Bei den Ermittlungen im Zusammenhang mit der Neonazi-Zelle NSU werden immer neue skurrile Pannen bekannt. Heute musste sogar der Präsident des Verfassungsschutzes, Heinz Fromm, zurücktreten. Wie kann nach solchen Versäumnissen das Vertrauen in den Rechtsstaat wieder hergestellt werden?
Es ist interessant, dass es aus den Reihen des Verfassungsschutzes jetzt schon wieder heißt, dass Herr Fromm nicht zurückgetreten sei, sondern in den einstweiligen Ruhestand versetzt wurde. Dies zeigt doch, dass der Verfassungsschutz und die politischen Verantwortungen noch immer nicht erkannt haben, wie ernst die Situation ist. Stellen wir uns mal vor, in einem anderen Land wäre über Jahre hinweg insgesamt neun dort lebende Deutsche ermordet worden und bei der Aufklärung kämen solche Schlampereien und immer neue Fragen auf. Was würden wir in Deutschland wohl denken?
Aus meiner Sicht gibt es nur eine Möglichkeit das Vertrauen in die Behörden wieder zurück zu gewinnen: Wir brauchen eine rückhaltlose Aufklärung ohne Rücksicht auf Personen und Ämter.

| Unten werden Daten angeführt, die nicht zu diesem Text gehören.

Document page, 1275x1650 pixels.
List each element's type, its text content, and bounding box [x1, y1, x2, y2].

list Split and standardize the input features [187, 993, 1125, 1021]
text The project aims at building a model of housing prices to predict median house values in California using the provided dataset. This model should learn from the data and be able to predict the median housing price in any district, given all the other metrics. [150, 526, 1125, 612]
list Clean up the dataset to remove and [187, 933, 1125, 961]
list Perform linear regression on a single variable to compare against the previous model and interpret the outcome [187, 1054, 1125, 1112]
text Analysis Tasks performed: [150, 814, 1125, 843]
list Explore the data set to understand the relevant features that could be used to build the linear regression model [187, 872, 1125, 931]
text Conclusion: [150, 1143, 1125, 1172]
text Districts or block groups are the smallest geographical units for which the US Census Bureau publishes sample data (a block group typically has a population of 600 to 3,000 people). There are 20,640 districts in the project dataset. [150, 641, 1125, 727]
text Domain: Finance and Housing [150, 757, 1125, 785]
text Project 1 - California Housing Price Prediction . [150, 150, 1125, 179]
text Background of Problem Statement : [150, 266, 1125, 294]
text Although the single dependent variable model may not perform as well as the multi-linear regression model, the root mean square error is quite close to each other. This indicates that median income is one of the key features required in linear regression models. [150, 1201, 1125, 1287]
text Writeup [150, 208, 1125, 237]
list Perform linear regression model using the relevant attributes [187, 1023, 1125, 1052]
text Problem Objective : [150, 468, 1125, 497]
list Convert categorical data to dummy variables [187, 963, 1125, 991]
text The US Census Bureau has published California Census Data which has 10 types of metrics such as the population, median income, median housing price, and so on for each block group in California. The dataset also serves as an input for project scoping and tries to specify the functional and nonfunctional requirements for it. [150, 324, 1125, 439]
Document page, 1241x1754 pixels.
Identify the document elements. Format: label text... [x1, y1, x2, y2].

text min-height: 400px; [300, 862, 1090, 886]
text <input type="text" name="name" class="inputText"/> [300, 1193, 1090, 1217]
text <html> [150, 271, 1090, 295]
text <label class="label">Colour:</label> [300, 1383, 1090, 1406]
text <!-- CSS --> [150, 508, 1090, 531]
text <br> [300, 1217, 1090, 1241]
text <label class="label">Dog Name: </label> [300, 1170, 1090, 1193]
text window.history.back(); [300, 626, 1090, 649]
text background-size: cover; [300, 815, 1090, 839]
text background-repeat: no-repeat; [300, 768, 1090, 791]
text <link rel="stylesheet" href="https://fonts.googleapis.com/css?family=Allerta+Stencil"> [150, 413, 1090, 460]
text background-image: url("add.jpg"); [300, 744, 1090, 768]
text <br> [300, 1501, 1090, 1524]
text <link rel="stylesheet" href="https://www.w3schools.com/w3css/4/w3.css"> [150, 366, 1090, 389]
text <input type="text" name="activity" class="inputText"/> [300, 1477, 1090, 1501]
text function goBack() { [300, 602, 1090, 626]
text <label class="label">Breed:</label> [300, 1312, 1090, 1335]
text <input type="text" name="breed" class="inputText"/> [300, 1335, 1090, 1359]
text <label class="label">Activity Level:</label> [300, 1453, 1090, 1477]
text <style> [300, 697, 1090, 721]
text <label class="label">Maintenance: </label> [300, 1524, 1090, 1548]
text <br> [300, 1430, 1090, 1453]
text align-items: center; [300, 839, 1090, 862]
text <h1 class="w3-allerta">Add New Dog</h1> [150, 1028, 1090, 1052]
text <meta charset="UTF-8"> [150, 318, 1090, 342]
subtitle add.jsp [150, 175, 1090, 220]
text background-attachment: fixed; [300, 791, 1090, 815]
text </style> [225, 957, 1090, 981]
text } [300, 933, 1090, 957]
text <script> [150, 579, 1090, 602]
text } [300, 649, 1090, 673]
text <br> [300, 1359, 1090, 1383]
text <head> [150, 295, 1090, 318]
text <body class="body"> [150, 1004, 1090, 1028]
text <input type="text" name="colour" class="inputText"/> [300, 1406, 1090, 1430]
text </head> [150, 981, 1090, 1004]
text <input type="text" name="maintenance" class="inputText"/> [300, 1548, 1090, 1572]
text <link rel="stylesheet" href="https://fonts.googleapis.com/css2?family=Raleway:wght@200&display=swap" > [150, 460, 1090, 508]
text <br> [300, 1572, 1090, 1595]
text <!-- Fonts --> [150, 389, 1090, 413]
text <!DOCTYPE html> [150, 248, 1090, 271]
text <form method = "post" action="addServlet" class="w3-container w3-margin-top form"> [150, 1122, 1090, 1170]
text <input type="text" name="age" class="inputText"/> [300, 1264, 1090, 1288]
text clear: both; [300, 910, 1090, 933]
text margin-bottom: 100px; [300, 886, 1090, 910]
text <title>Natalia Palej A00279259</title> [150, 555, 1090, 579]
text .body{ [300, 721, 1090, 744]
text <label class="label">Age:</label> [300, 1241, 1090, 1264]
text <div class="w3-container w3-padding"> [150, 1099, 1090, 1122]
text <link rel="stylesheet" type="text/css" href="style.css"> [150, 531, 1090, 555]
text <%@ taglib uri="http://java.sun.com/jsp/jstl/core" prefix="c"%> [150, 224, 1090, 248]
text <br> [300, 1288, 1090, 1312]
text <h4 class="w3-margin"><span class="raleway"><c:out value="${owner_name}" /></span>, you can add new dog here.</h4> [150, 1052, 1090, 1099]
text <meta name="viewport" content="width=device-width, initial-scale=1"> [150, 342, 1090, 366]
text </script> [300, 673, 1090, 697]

Am kommenden Wochenende findet in Bielefeld der Sozialpolitische Kongress von BÜNDNIS 90/DIE GRÜNEN statt. Worüber wird da diskutiert werden?
Ich erwarte eine spannende Debatte in Bielefeld über die Frage, wie unsere Gesellschaft fairer und gerechter werden kann. Im Mittelpunkt wird unter anderem die Bedeutung öffentlicher Institutionen als Schlüssel zu gesellschaftlicher Teilhabe stehen. Wie sieht also der richtige Mix aus zwischen direkter, finanzieller Unterstützung Betroffener und der Stärkung von Einrichtungen wie Kitas und Schulen aus? Das Ziel dabei lautet aus grüner Sicht: Wir wollen jeder und jedem die Chance geben, seine Vorstellungen, Fähigkeiten und Potenziale zu erkennen und zu nutzen – egal woher sie oder er kommen.